Een beek is een min of meer natuurlijke stroom ondiep water die vanuit een oorsprong, vaak een bron, stroomafwaarts vloeit. Wanneer meerdere beken samenkomen en een zekere grootte krijgen spreekt men van een rivier. Een vuistregel om te bepalen of een waterloop nu een beek of een rivier genoemd moet worden, is dat een beek op alle plaatsen doorwaadbaar is en een rivier slechts op enkele plekken. In laaglandgebieden in Europa, zoals Vlaanderen en Nederland, hebben veel beken hun natuurlijk karakter verloren door ingrijpende kanalisaties.
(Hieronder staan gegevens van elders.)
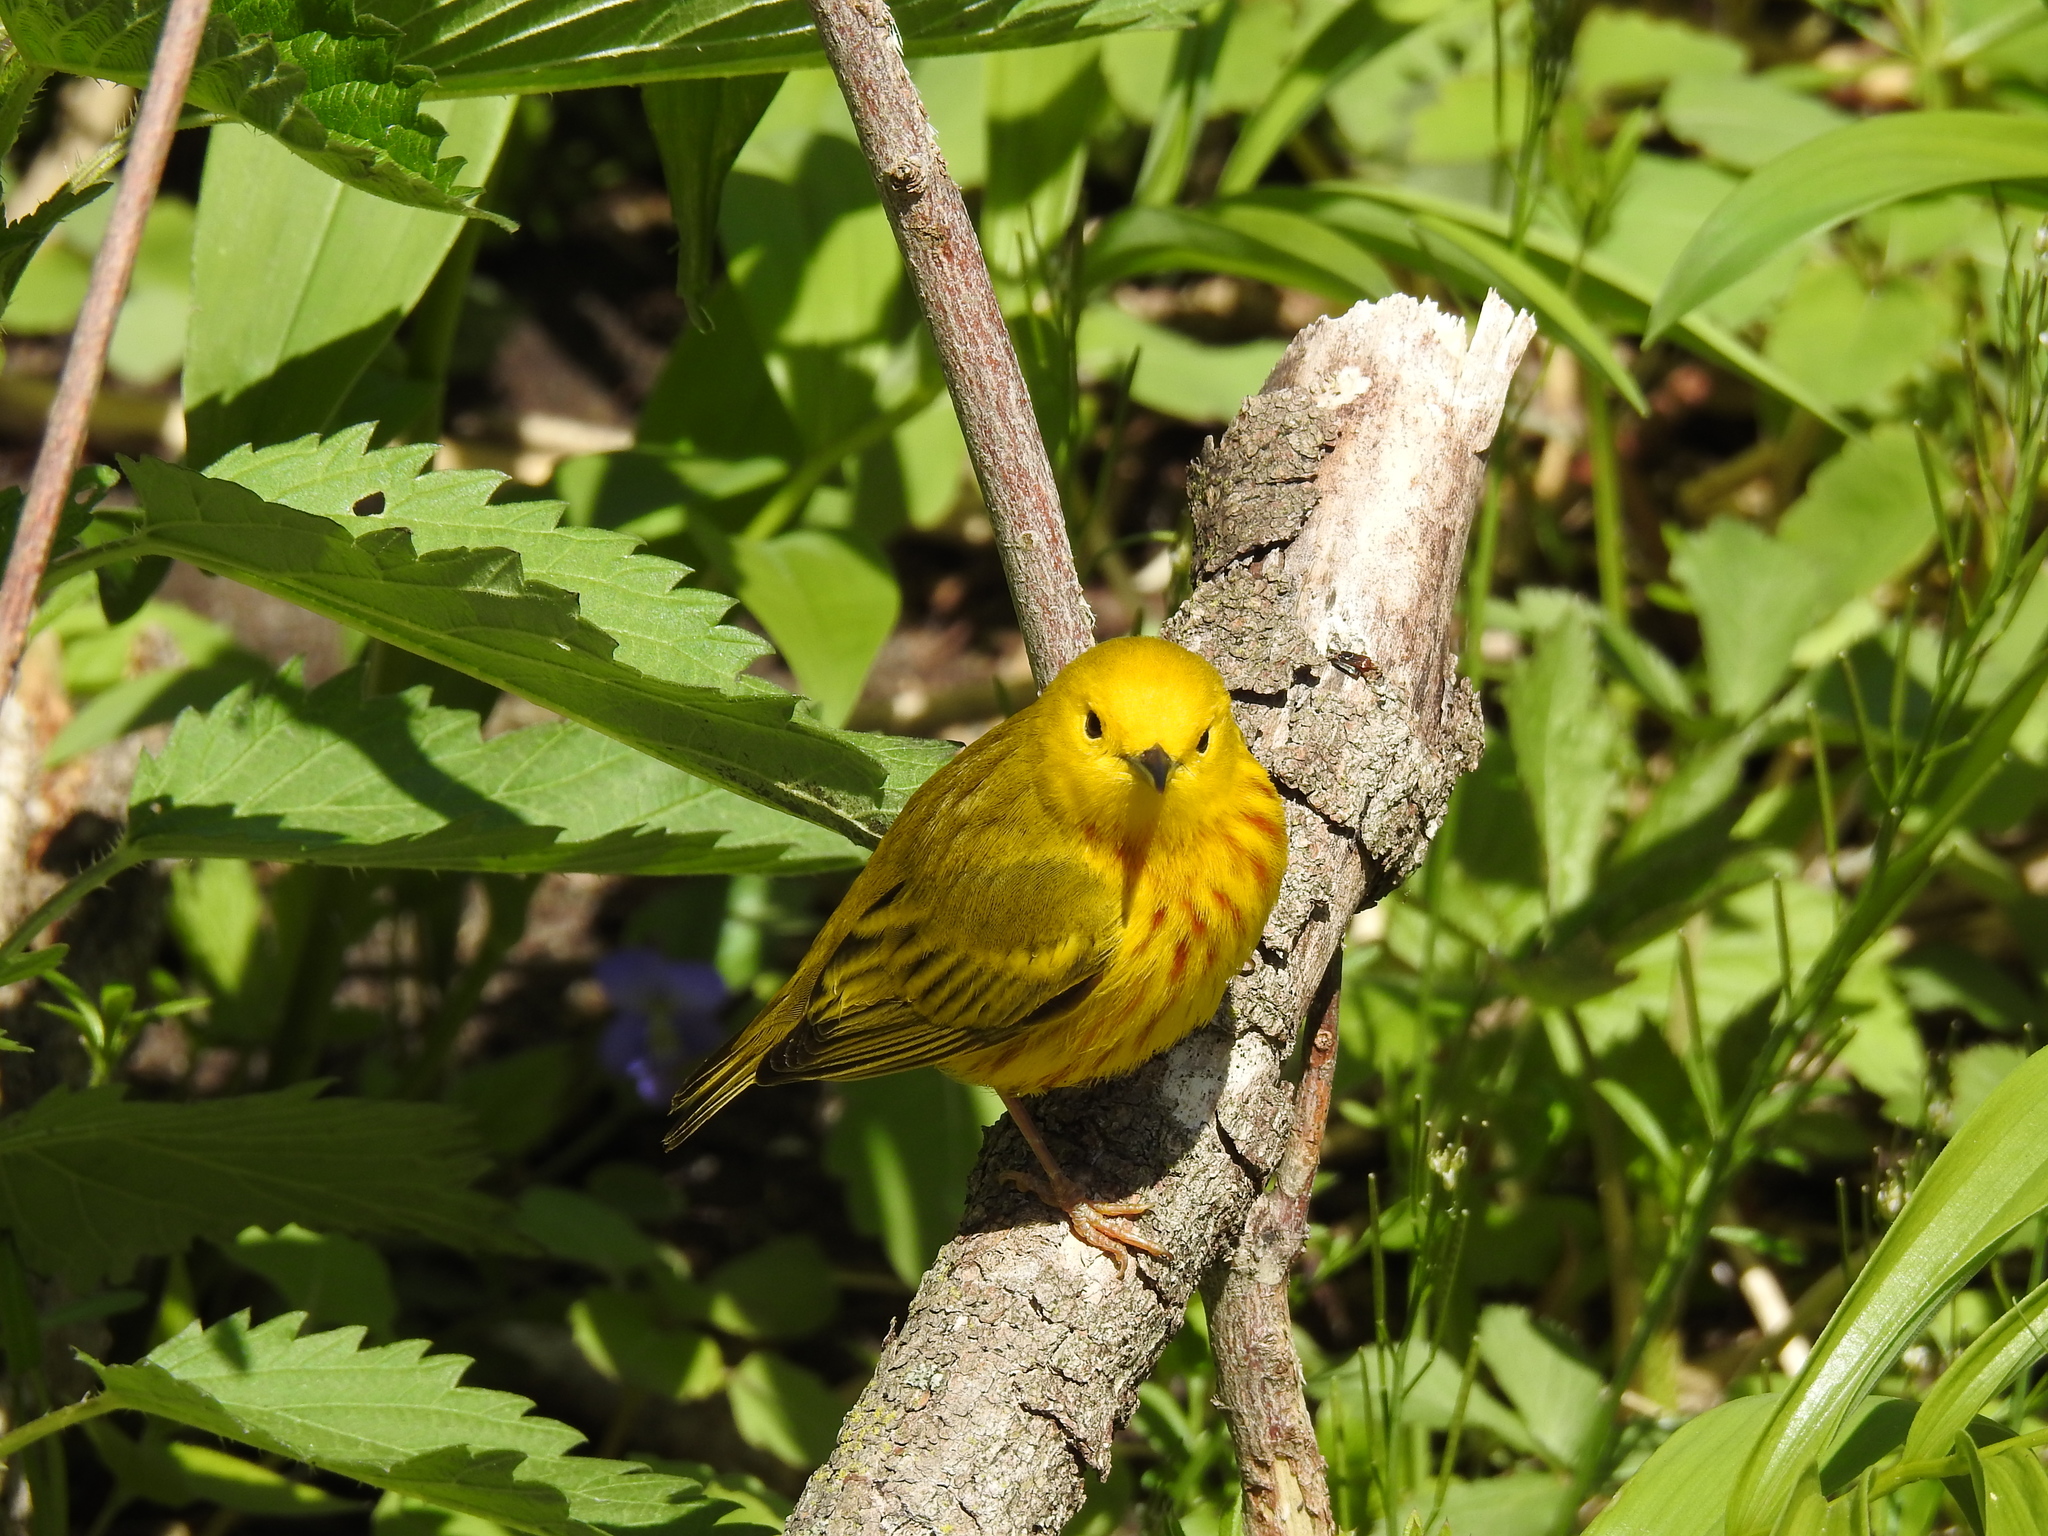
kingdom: Animalia
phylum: Chordata
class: Aves
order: Passeriformes
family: Parulidae
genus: Setophaga
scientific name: Setophaga petechia
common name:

De natuurlijke beken kunnen worden ingedeeld in drie groepen: laaglandbeken, kwelbeken en bronbeken. Laaglandbeken worden gevoed door neerslag en door uittredend grondwater. Kwelbeken vormen een variant van de laaglandbeken. Het verschil is dat de bovenloop (een kwelgebied) van de kwelbeek altijd water voert, omdat hij wordt gevoed door het grondwater dat onder druk staat. Bronbeken ontstaan als echte bronnen, omdat grondwater op bepaalde punten aan de oppervlakte treedt.
Een spreng is een bijzondere vorm van een beek.
Een duinrel is een gegraven, ondiepe watergang waarin kwelwater uit de duinen kan afstromen naar het lager gelegen land.